RECORD EXCERPTS Block Start

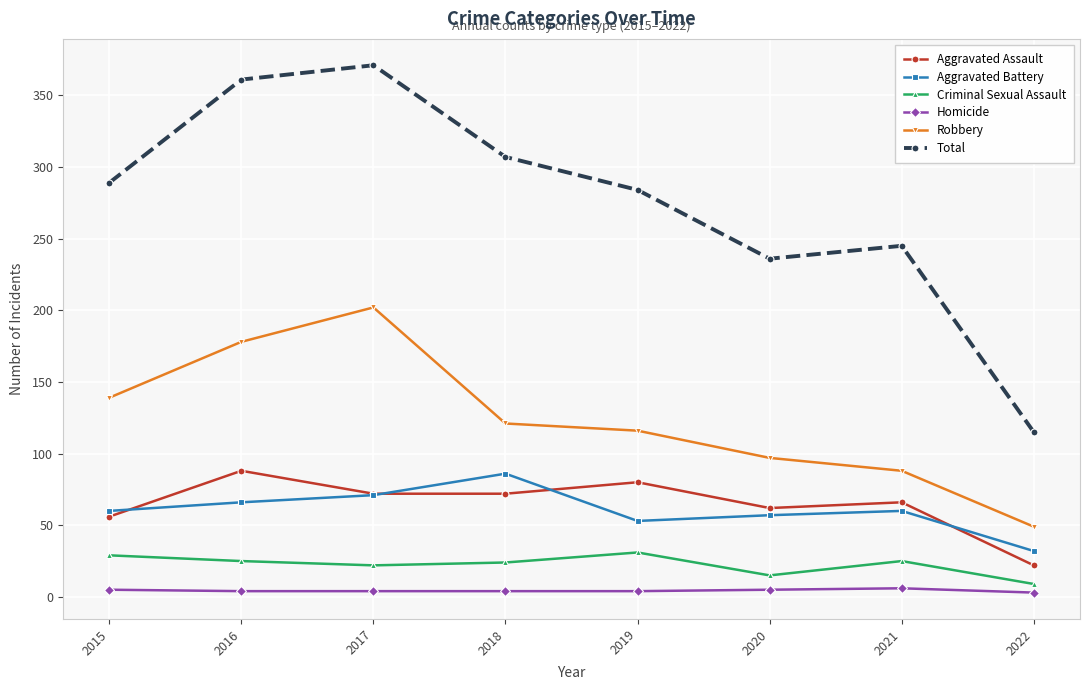

How many series are shown in this chart?

6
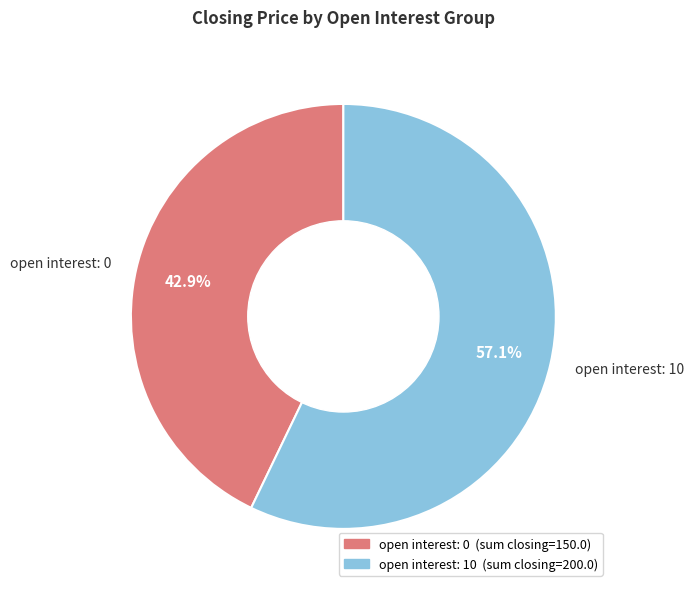

Approximately how many times larger is the value at open interest: 0 compared to open interest: 10?

0.8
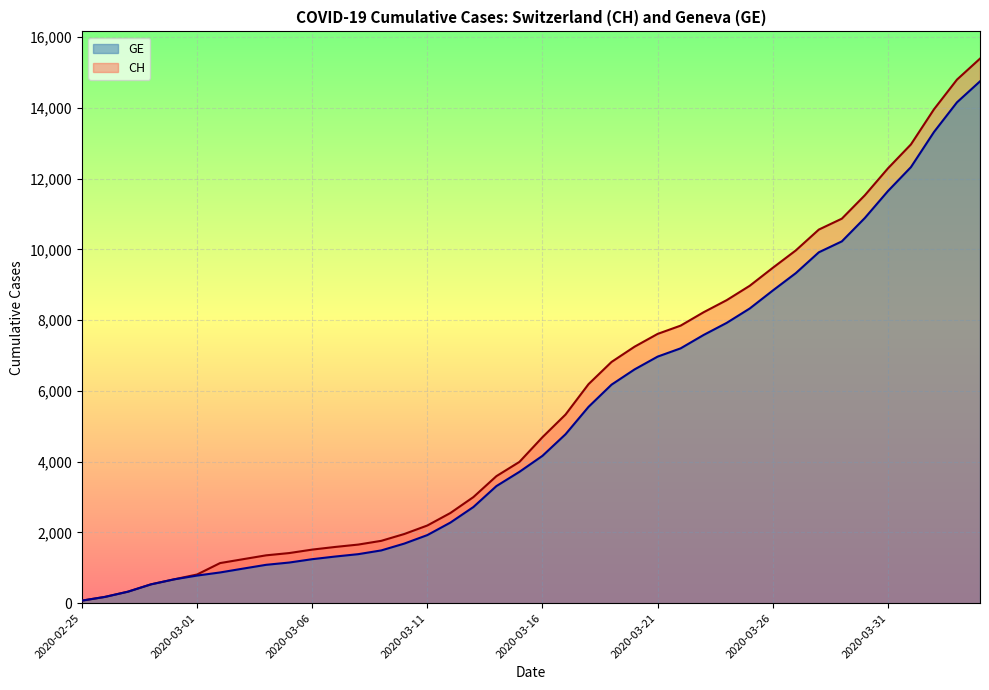

Count the number of categories in the chart.

40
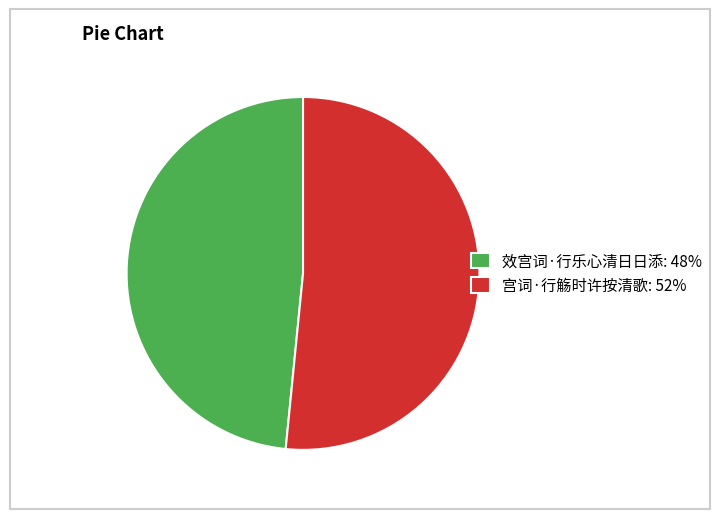

Between 宫词·行觞时许按清歌 and 效宫词·行乐心清日日添, which is larger?

宫词·行觞时许按清歌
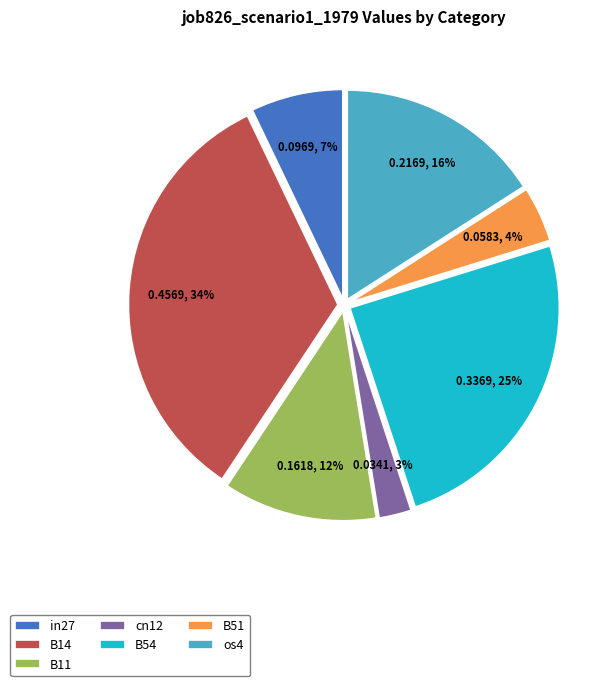

How many segments does this pie chart have?

7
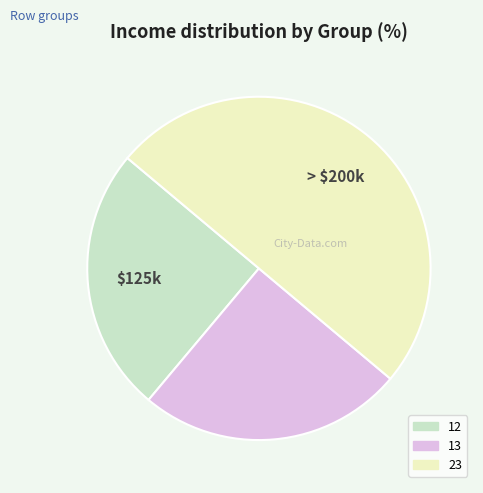

What is the largest slice in the pie chart?

23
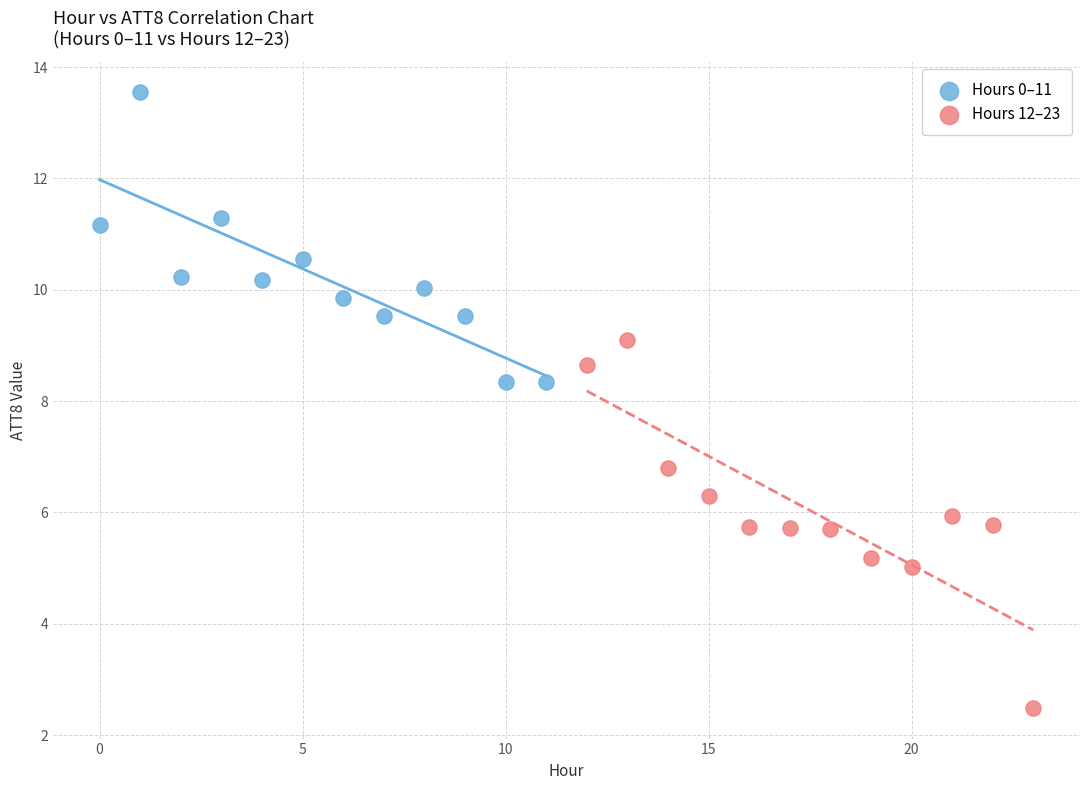

Which series has the widest spread of Y values?

Hours 12–23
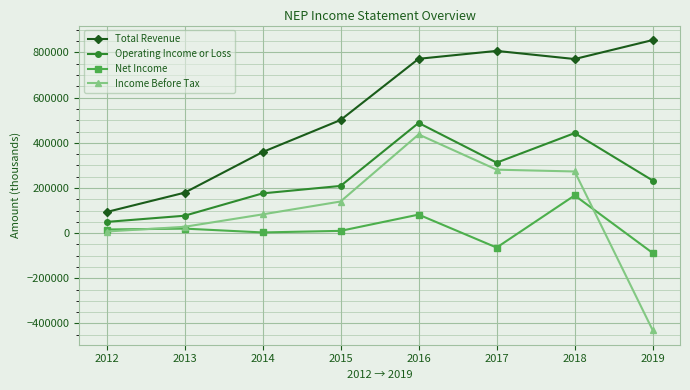

Which series has the largest total across all categories?

Total Revenue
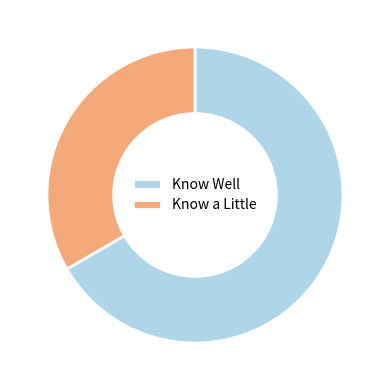

Rank the categories by value from lowest to highest.

Know a Little, Know Well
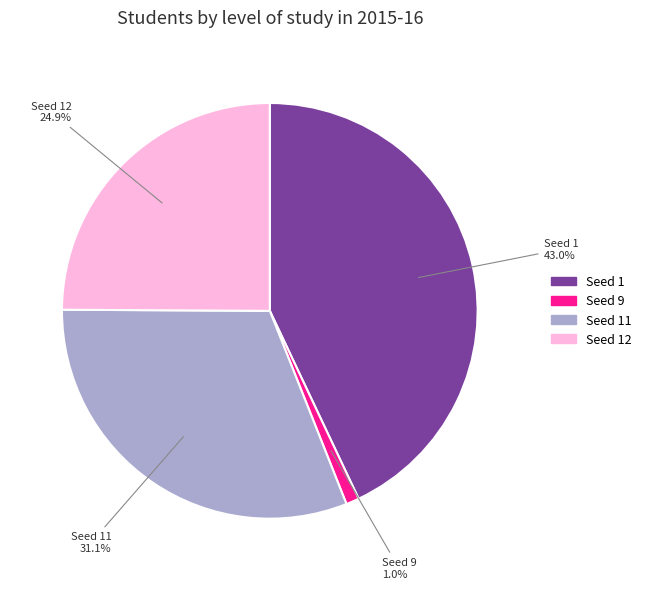

Is there any slice that represents more than half of the pie?

No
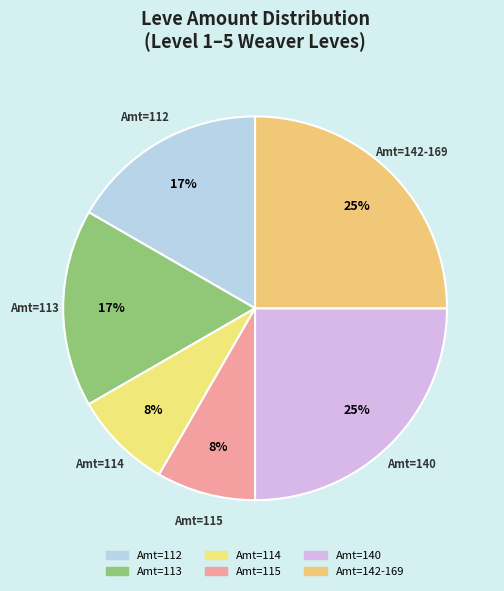

Count the number of slices in the pie.

6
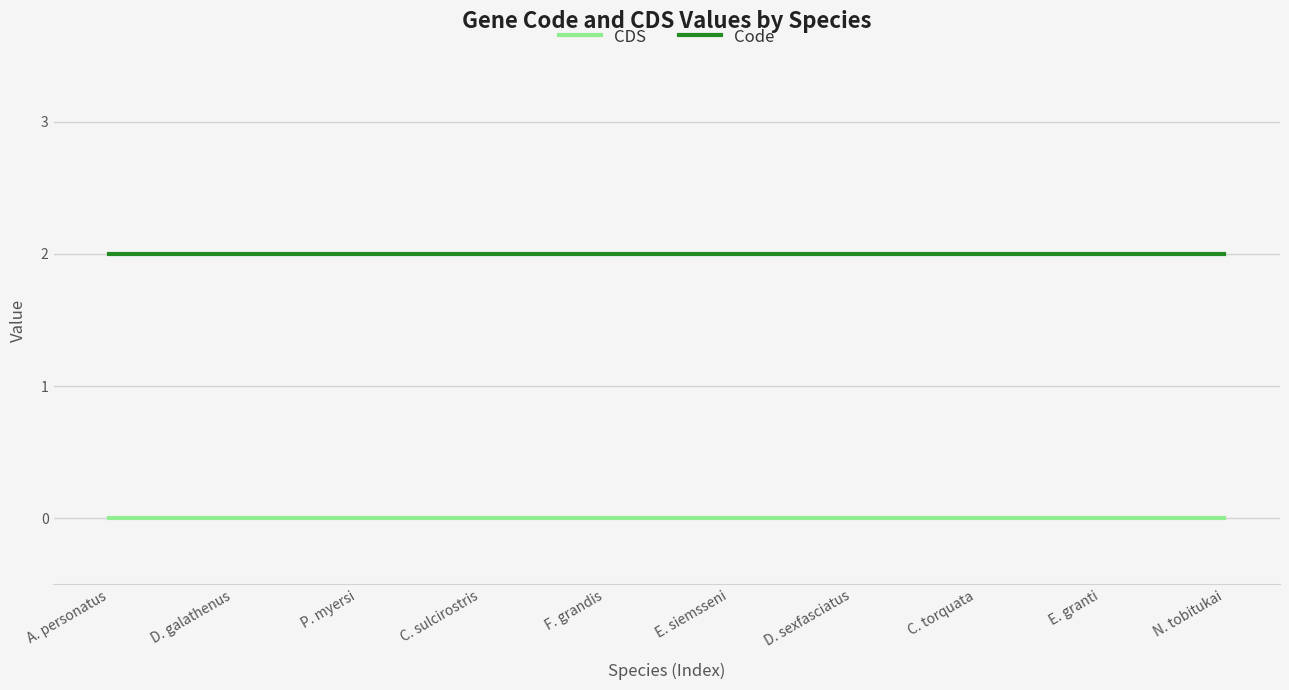

What is the sum of all Code values?

20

RECORD EXCERPTS Block End

§ WORK TO COMPLETE: In the stretch from the line containing "Which series has the widest" through the end of the lines, swap "categories" for "groups" and leave everything else as it is. Give back only that stretch, without the pictures.

§ SOLUTION FOR THIS PROBLEM:
Which series has the widest spread of Y values?

Hours 12–23

Which series has the largest total across all groups?

Total Revenue

Rank the groups by value from lowest to highest.

Know a Little, Know Well

Is there any slice that represents more than half of the pie?

No

Count the number of slices in the pie.

6

What is the sum of all Code values?

20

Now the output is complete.